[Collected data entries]

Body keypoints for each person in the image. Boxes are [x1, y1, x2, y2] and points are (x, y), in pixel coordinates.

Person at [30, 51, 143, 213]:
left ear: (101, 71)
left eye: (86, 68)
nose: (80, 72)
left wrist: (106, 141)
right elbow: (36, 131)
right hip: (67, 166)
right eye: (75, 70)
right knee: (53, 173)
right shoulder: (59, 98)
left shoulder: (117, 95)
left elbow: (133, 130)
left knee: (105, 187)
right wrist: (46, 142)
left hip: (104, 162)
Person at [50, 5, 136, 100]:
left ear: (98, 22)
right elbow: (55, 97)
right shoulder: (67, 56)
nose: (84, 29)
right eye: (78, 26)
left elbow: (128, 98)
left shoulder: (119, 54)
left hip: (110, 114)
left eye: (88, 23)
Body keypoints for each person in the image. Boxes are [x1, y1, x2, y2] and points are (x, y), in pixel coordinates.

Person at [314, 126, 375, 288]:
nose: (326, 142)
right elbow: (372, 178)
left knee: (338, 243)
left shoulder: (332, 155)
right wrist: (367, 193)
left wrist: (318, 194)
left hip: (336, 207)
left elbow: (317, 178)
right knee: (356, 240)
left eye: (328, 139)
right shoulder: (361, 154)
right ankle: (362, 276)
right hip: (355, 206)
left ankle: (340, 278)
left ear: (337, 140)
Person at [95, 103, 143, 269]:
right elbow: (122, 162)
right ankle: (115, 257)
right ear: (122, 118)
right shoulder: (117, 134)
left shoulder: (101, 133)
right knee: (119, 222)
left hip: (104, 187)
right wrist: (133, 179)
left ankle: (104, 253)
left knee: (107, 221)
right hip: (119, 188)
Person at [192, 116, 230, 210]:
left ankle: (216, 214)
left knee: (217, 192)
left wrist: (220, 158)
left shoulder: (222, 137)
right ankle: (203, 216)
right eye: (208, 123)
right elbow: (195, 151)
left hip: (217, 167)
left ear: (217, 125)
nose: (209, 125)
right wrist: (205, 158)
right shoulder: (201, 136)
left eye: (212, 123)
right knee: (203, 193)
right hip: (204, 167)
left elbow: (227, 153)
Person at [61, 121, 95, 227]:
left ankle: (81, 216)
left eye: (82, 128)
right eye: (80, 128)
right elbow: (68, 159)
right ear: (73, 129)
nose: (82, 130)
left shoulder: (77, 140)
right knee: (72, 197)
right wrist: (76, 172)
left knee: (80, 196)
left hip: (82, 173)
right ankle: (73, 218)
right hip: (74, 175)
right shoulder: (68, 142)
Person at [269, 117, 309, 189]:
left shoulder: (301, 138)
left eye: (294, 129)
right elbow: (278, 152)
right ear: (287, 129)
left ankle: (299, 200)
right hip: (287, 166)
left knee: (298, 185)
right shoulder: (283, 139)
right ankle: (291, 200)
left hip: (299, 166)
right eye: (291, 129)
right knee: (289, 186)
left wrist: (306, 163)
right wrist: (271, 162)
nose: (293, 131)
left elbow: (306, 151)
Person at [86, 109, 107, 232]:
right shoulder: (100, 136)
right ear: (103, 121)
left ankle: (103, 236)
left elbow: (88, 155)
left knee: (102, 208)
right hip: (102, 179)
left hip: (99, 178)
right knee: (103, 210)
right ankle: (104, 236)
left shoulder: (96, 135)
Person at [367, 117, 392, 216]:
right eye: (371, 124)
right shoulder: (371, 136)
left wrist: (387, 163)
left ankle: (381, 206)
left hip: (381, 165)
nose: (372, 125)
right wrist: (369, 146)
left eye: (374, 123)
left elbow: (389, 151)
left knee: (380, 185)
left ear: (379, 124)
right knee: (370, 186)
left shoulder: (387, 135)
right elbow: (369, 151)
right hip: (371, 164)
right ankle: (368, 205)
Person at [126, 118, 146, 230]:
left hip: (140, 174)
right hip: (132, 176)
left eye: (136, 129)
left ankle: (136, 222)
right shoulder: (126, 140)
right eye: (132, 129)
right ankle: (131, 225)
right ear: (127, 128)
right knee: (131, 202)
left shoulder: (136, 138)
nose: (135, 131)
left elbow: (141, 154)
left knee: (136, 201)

* * *

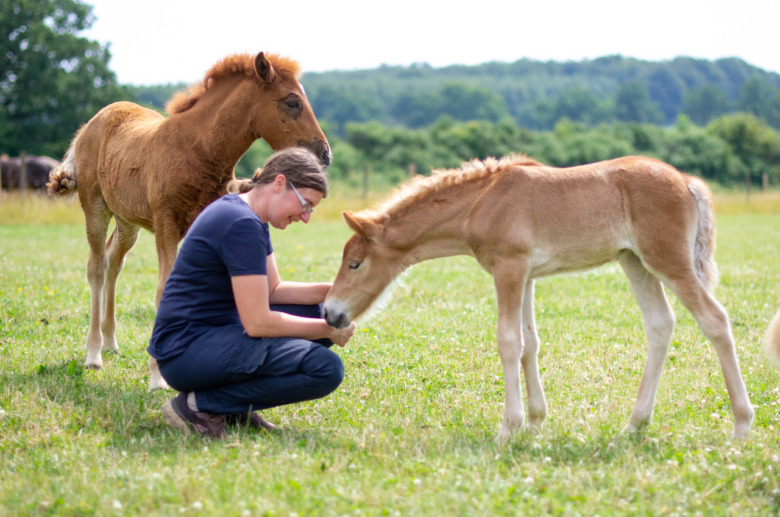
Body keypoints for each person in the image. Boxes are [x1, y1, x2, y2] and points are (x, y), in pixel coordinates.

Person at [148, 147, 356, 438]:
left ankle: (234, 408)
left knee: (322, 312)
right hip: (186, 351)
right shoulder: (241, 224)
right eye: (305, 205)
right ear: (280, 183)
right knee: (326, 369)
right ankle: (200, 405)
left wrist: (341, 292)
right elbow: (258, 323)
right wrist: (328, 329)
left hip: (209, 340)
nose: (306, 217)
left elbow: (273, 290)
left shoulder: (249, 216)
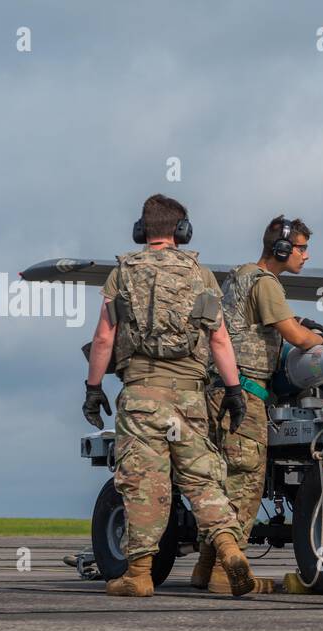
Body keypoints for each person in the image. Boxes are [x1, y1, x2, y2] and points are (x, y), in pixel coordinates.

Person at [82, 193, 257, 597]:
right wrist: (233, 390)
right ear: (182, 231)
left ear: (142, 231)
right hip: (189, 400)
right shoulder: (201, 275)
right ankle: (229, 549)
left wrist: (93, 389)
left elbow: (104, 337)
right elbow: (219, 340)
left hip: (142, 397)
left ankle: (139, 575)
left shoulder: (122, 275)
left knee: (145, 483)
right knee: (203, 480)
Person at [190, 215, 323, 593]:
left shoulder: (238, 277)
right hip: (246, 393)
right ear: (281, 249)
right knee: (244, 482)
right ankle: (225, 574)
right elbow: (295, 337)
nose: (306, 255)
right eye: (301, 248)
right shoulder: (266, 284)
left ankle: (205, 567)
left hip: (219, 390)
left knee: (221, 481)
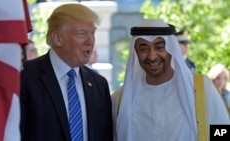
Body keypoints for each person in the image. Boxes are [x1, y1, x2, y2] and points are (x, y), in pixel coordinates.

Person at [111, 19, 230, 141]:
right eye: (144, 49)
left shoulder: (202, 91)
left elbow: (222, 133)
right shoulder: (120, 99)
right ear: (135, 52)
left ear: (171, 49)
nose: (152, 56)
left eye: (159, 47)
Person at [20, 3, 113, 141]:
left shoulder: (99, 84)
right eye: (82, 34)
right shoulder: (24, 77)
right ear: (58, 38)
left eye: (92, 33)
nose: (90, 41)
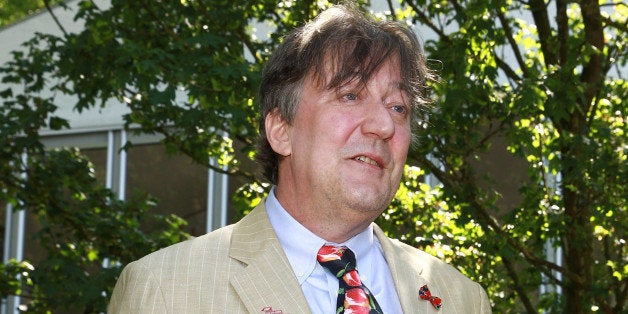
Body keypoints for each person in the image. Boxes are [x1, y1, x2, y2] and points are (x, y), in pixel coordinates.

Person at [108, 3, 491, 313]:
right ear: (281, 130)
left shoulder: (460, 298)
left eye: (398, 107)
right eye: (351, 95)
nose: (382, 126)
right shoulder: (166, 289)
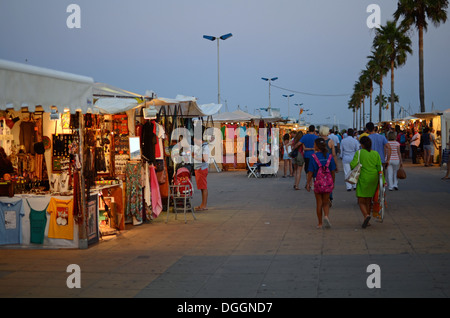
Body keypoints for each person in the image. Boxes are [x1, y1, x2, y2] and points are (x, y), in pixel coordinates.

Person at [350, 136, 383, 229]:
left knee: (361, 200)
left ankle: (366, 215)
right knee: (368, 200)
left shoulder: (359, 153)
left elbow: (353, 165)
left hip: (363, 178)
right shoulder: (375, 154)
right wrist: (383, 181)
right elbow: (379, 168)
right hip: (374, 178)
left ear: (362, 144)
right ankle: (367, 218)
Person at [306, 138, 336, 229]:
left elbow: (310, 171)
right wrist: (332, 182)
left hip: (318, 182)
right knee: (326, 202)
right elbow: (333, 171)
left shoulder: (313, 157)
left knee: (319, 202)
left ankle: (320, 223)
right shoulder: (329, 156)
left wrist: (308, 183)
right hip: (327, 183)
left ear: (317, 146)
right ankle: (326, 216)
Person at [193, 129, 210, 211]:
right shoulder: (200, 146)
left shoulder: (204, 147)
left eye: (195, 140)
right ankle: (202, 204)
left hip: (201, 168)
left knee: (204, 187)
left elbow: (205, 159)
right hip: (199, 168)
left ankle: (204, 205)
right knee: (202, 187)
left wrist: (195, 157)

TASK BRIEF: From the records above, repeat exactly the lines from the one with "right wrist: (46, 142)" through the one with "right wrist: (205, 158)", both included.

EXERCISE OUTPUT:
right wrist: (46, 142)
left hip: (104, 162)
Person at [50, 5, 136, 100]:
left ear: (98, 22)
right elbow: (55, 97)
right shoulder: (67, 56)
nose: (84, 29)
right eye: (78, 26)
left elbow: (128, 98)
left shoulder: (119, 54)
left hip: (110, 114)
left eye: (88, 23)
Body keypoints for each person in the image. Boxes are [x1, y1, x2, y2] and points are (x, y), in pixel coordinates.

Person at [314, 126, 375, 288]:
nose: (326, 142)
right elbow: (372, 178)
left knee: (338, 243)
left shoulder: (332, 155)
right wrist: (367, 193)
left wrist: (318, 194)
left hip: (336, 207)
left elbow: (317, 178)
right knee: (356, 240)
left eye: (328, 139)
right shoulder: (361, 154)
right ankle: (362, 276)
right hip: (355, 206)
left ankle: (340, 278)
left ear: (337, 140)
Person at [95, 103, 143, 269]:
right elbow: (122, 162)
right ankle: (115, 257)
right ear: (122, 118)
right shoulder: (117, 134)
left shoulder: (101, 133)
right knee: (119, 222)
left hip: (104, 187)
right wrist: (133, 179)
left ankle: (104, 253)
left knee: (107, 221)
right hip: (119, 188)
Person at [192, 116, 230, 210]:
left ankle: (216, 214)
left knee: (217, 192)
left wrist: (220, 158)
left shoulder: (222, 137)
right ankle: (203, 216)
right eye: (208, 123)
right elbow: (195, 151)
left hip: (217, 167)
left ear: (217, 125)
nose: (209, 125)
right wrist: (205, 158)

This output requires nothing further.